Q. What is the likely impact of the new high speed rail links for the Midlands?

A. The economic case for HS2 between London and Birmingham has been over-stated, as recent reports rightly indicate. But there is a good case for the long-distance London to the North high-speed line and, as it goes past Birmingham, we clearly want to be connected to it. So I’m in favour – but not necessarily for the reasons that the business community here put up about boosting local business.

I think the real benefit will come via linking to the airport and boosting the airport’s connectivity in the UK, while a longer runway boosts international connectivity.But HS2 is not enough if our creaking local infrastructure means it still takes an hour and half to get to Coventry from where I live, or a gruelling bus journey into Birmingham city centre. Our local infrastructure is holding things back. HS2 should be seen as part of a more general upgrading of our infrastructure – but also we need to make sure that local connectivity is improved.

Q. Can the Airports Commission be persuaded to make the West Midlands integral to the UK’s plans for coping with aviation growth? Or is a second runway for Birmingham Airport
a lost cause?

A. There’s a strong case to be made here and business leaders and politicians need to get behind it, given the links between the West Midlands and India and the Far East. Think of Tata with JLR and Shanghai Automotive with MG Motors, the extensive links between our local universities and those in China and the Far East.
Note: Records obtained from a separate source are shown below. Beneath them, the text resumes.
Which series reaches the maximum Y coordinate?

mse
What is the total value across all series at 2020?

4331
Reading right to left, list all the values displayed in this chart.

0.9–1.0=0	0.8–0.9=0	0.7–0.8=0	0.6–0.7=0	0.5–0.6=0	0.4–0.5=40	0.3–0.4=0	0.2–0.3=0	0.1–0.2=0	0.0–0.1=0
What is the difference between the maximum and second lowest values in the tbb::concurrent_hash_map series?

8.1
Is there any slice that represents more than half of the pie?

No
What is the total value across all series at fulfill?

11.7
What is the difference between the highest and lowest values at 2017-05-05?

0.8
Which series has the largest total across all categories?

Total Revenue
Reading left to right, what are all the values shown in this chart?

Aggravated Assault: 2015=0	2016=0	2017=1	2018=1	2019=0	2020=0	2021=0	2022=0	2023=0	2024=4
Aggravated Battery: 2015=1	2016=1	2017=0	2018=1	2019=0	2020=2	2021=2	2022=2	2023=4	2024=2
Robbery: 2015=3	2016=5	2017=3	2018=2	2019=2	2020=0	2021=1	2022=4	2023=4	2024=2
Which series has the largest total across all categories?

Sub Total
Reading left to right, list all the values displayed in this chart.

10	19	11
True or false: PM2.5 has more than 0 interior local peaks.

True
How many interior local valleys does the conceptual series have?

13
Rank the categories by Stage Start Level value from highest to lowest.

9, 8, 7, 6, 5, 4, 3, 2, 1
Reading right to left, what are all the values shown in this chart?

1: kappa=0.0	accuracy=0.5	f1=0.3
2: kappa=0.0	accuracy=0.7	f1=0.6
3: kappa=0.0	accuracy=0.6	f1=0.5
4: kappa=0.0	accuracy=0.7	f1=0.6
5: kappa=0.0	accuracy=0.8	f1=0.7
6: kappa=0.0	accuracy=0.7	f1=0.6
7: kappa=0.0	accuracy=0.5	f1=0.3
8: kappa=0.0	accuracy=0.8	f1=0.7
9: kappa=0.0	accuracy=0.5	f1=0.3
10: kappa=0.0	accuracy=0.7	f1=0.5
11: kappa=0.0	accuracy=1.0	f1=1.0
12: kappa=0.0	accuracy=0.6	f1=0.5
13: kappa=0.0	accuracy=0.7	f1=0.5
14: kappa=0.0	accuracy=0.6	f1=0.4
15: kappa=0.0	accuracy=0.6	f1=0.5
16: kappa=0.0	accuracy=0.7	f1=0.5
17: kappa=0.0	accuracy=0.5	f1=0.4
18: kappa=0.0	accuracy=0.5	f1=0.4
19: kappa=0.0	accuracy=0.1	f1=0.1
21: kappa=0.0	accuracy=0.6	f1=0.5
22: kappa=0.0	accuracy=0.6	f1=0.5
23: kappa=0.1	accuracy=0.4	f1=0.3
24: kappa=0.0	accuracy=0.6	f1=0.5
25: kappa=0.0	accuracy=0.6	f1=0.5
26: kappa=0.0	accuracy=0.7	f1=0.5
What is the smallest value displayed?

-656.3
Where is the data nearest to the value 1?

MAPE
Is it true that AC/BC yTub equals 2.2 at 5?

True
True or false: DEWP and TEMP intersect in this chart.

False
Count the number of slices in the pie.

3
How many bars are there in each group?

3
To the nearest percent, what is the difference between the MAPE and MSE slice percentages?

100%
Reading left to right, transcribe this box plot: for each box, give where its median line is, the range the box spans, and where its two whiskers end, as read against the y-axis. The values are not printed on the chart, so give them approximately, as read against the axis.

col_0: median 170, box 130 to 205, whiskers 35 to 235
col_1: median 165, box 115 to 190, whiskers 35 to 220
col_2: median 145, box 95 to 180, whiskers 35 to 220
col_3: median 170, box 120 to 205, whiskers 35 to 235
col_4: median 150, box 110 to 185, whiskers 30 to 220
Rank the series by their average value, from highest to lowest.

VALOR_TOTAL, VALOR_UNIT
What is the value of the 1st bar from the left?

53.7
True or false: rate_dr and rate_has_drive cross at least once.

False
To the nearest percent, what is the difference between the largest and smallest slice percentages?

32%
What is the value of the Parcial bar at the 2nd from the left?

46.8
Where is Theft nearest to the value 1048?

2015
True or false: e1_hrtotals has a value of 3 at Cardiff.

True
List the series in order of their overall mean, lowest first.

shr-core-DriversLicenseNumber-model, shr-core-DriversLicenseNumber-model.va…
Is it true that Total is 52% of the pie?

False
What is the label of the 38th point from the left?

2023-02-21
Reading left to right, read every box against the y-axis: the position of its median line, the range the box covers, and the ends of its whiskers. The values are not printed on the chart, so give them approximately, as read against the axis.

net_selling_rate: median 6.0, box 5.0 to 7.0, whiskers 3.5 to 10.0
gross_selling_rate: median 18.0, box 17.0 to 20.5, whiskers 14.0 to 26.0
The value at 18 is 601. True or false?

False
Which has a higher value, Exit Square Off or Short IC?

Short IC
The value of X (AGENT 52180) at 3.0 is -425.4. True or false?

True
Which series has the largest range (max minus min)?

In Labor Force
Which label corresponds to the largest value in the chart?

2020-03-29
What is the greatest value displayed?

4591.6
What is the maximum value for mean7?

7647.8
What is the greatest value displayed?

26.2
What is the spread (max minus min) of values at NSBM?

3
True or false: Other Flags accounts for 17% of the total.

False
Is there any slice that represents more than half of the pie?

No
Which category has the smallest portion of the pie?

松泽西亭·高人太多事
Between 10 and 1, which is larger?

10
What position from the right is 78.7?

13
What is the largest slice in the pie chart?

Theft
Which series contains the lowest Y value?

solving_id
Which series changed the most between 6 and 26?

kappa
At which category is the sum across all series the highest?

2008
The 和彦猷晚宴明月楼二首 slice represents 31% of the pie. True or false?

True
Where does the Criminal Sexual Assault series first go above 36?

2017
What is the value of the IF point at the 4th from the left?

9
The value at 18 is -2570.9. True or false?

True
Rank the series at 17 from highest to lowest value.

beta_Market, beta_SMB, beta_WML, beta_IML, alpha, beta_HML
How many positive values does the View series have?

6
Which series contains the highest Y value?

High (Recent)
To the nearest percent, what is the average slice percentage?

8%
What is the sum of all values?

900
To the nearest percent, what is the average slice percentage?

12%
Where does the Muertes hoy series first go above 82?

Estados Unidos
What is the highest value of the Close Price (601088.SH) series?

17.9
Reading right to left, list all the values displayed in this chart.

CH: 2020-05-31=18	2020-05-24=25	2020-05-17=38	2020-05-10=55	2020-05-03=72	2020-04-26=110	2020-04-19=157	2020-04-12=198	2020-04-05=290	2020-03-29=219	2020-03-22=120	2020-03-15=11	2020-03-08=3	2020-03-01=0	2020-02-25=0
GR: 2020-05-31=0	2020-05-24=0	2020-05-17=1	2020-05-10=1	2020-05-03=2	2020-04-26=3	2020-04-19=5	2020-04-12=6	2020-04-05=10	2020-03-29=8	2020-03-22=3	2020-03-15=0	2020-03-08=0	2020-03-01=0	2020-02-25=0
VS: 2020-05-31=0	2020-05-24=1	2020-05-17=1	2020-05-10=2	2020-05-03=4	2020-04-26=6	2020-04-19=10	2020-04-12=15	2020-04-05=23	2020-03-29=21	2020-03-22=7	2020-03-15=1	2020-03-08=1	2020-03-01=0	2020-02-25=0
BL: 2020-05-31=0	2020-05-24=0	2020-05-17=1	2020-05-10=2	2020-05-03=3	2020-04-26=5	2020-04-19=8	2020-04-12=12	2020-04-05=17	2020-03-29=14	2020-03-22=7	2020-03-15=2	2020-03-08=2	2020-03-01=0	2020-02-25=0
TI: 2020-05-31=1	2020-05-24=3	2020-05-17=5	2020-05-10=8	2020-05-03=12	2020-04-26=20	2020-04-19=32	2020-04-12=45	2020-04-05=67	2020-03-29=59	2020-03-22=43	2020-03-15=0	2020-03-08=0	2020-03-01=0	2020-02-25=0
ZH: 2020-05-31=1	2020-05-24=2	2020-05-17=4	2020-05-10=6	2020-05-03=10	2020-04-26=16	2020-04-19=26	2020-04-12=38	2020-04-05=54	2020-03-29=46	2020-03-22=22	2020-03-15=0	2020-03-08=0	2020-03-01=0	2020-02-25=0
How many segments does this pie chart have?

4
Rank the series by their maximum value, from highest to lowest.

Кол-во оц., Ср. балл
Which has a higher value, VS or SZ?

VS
If we really want to export of way out of trouble we need to give local businesses a world-class infrastructure.

Q. What other major investment plans in the West Midlands should big businesses be focusing on?

A. This shift in economic growth and power to the emerging economies is the definitive economic trend of this century. We need to capitalise on it; if British-based firms don’t sell their goods and services there then firms from rival trading nations will do, as will rapidly-developing domestic firms in the likes of China and India keen to adopt western technologies and snap up Western brands. So we should be doing everything possible to encourage our firms to export.